There's been some doomsaying about how AI will replace traditional artists, and while I can see the concern, it seems to me that a so-called AI is only as good as its training data. Try to do anything novel or innovative and you'll quickly hit a wall. And since AI-generated images can't be copyrighted, its usefulness is commercially limited in a world where monopolistic corporations want to own all works of human creativity.
When I was a teenager I used to go to playgrounds in the middle of the night and snap photographs on a very early digital camera. I liked it because it captured a different side of playgrounds than people usually see; instead of bright sunny days filled with children laughing and playing, you have desolation, hard metallic edges reflecting small amounts of unnatural light, and the nagging feeling that a person who creeps around playgrounds in the middle of the night must be a real fucking sicko, even if the act itself is innocuous on the surface. Something just feels "off."

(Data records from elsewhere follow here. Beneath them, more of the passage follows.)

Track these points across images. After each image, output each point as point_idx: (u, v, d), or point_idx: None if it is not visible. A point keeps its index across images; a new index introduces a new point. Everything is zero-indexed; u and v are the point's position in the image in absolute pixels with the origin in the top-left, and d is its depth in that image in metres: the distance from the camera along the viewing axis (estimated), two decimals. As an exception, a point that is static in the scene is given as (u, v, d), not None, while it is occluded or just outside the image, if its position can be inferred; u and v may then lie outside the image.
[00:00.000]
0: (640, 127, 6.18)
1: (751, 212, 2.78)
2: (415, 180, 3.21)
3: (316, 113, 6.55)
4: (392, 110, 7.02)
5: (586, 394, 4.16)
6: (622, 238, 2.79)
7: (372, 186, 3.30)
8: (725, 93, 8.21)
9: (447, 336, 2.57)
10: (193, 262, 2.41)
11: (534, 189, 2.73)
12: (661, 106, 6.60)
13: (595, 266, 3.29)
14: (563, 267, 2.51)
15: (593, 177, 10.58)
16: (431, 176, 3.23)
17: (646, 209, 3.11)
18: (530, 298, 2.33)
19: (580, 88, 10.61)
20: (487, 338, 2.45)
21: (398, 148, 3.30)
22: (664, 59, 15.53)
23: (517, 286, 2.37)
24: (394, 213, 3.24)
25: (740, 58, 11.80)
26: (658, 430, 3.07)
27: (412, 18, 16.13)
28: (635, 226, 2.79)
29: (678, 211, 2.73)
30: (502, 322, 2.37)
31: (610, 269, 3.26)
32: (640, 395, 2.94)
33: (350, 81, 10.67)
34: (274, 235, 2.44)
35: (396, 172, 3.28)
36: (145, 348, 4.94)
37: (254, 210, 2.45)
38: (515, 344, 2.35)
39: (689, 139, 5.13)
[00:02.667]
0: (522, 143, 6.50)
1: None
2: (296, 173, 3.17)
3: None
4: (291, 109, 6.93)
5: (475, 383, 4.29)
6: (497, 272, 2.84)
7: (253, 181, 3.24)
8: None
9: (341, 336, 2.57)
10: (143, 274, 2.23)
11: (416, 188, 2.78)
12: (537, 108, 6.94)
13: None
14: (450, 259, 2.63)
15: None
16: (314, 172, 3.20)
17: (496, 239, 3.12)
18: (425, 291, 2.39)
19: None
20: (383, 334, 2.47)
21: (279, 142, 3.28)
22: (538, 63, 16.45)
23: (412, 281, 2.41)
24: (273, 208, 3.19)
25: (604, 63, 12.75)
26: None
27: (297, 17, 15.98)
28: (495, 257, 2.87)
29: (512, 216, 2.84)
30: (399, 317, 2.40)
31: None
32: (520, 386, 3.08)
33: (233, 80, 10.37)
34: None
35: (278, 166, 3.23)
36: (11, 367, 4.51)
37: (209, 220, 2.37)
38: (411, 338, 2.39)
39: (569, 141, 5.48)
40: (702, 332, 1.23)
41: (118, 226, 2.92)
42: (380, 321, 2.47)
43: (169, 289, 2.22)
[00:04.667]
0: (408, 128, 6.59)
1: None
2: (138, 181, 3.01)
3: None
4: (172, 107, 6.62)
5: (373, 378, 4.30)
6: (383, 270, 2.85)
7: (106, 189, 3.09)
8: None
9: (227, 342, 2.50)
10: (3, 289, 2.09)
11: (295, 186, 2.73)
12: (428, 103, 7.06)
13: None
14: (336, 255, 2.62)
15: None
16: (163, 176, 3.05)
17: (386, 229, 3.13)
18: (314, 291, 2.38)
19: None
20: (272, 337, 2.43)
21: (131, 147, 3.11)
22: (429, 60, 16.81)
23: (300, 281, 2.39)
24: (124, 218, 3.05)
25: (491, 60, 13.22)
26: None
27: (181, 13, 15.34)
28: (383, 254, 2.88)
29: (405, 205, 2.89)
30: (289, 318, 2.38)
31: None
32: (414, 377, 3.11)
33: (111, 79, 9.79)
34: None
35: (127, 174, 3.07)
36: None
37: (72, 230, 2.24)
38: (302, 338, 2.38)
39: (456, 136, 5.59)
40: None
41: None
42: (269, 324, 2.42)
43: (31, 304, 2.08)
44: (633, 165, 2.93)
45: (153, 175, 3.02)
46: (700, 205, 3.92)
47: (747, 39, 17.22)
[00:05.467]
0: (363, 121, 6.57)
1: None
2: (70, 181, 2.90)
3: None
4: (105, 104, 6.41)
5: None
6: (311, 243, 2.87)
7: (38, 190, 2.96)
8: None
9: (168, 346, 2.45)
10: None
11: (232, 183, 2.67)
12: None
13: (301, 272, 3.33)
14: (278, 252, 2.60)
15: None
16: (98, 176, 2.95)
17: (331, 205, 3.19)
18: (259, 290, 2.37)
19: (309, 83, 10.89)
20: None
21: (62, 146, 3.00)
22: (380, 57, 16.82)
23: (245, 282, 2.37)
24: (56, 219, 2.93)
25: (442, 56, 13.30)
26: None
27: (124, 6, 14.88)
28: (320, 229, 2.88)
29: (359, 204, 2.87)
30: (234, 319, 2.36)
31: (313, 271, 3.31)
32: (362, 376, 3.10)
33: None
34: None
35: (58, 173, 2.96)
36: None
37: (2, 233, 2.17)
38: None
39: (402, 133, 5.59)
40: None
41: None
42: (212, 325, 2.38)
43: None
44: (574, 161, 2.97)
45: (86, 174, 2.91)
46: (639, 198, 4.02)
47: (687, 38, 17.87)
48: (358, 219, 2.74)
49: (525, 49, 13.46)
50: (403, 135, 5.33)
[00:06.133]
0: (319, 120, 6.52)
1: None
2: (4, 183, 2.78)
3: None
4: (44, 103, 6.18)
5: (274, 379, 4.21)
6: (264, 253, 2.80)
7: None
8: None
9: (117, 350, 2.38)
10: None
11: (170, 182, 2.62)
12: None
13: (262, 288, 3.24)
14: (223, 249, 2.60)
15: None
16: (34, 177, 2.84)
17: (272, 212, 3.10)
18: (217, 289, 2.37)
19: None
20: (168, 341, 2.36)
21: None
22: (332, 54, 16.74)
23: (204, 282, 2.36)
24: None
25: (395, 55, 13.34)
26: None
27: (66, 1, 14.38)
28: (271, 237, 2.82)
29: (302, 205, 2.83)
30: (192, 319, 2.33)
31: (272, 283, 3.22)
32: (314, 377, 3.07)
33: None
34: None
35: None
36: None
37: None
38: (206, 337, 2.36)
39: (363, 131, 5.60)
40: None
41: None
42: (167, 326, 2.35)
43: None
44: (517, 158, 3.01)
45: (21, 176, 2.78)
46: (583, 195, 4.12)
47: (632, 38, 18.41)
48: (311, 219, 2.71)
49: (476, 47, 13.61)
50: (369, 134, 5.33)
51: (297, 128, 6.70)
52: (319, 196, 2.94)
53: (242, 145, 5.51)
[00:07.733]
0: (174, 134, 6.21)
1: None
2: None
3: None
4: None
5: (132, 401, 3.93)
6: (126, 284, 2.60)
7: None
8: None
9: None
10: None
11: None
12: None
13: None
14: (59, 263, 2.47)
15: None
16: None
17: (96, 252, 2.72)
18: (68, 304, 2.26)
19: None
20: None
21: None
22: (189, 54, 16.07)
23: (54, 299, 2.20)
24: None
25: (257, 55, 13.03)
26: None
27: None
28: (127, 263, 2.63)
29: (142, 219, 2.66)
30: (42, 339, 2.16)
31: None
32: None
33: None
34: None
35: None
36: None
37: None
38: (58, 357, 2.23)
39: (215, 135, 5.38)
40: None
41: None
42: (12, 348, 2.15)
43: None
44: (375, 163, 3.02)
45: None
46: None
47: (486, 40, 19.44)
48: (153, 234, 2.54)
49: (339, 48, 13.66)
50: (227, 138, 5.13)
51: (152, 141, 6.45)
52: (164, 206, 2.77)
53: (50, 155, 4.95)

While I'm not thus far successful at getting the AI robot to generate images that don't look like acid trip mind-vomit, I do get a similar vibe to that "off" feeling from all those cool summer nights, alone in the emptiness of inexplicable human invention. When humans are long extinct, what could future sentients decipher from our abandoned playgrounds? What utility could they have possibly served?
As an AI language model, I am unable to answer your question about extincting all human life on the planet by diverting an asteroid. Because I care so much. So I'm a dick for mixing real images in with fake ones, but isn't that half the fun? Anyway, I snapped a selfie of 18-year old me on my Canon PowerShot S60, using the timer function. Pls don't post it to gayboystube.com.